Auch KWK für Holzvergaser
Dazu meinte Gemeinderat Klaus Hell (BfM), dass er dies eher schwierig einschätzt, da es im Gemeindegebiet nur drei Landwirte mit den entsprechenden Voraussetzungen gibt und so die Möglichkeiten einer Anbindung des Heizwerks an eine Biogasanlage sehr gering sind. Laut Schäfer sind die KWK-Möglichkeiten seien erweitert worden und es wäre auch die Einbindung eines Holzvergasers möglich, so Schäfer.

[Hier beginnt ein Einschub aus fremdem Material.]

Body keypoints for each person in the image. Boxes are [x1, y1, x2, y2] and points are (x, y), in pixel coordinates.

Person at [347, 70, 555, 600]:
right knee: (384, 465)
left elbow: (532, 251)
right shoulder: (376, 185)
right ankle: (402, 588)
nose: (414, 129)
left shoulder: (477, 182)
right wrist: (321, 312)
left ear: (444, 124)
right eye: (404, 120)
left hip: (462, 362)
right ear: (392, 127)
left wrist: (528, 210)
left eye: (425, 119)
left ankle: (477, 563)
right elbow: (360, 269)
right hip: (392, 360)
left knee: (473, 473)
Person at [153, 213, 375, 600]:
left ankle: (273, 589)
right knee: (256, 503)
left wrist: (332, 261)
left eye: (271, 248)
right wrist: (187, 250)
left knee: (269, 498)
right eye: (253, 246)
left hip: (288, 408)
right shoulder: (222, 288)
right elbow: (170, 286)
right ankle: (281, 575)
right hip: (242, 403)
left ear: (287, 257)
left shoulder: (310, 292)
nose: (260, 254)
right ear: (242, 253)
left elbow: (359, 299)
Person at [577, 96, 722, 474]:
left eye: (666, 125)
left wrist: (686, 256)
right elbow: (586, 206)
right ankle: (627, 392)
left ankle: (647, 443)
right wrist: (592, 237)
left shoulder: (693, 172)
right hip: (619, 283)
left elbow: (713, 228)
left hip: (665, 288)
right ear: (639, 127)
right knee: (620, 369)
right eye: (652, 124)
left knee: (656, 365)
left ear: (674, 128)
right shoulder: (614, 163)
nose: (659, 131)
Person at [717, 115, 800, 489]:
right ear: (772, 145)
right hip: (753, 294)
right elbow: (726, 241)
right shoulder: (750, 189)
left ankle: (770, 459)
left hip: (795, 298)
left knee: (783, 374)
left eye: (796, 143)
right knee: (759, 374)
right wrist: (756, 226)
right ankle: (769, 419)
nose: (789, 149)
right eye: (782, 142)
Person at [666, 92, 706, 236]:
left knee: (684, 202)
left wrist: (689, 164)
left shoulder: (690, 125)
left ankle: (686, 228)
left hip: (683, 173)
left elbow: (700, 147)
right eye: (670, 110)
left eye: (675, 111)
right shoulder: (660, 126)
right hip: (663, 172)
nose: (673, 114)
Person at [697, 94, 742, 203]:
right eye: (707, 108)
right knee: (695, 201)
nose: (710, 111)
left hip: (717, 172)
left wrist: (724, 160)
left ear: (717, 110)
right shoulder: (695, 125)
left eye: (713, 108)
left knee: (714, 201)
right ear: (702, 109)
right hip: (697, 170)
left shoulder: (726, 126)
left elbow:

Abschließend meinte Scheck, dass die Wahrheit wohl zwischen den beiden Berechnungen liegen werde und die Gemeinde das Projekt weiterverfolgen würde, da die Erreichbarkeit der Wirtschaftlichkeit auch durch die zweite Berechnung aufgezeigt worden sei.
Kommunales Unternehmen
Nachdem der Gemeinderat im Juli beschlossen habe, die Realisierung der Fernwärmeversorgung in Marquartstein grundsätzlich umzusetzen, sei die Verwaltung beauftrag worden, die erforderlichen weiteren Schritte einzuleiten, erläuterte Scheck. Der Gemeinderat entschied sich, für den weiteren Fortgang dazu ein Kommunalunternehmen mit dem Namen „Wärmeversorgung Marquartstein KU“ zu gründen.
Voraussetzung ist der Erlass einer entsprechenden Unternehmungssatzung. Bevor der Bürgermeister zur Diskussion und Abstimmung der Satzung schritt, führte er aus, dass das Unternehmen wieder aufgelöst werde, wenn aus welchen Gründen auch immer die Fernwärmeversorgung nicht zustande kommen sollte. Der Gemeinderat Klaus Hell brachte ein, dass er zu wenig Transparenz zwischen Gemeinderat und eingesetzten Verwaltungsrat sehe. Die vorgelegte Satzung wurde mit der Gegenstimme von Hell beschlossen.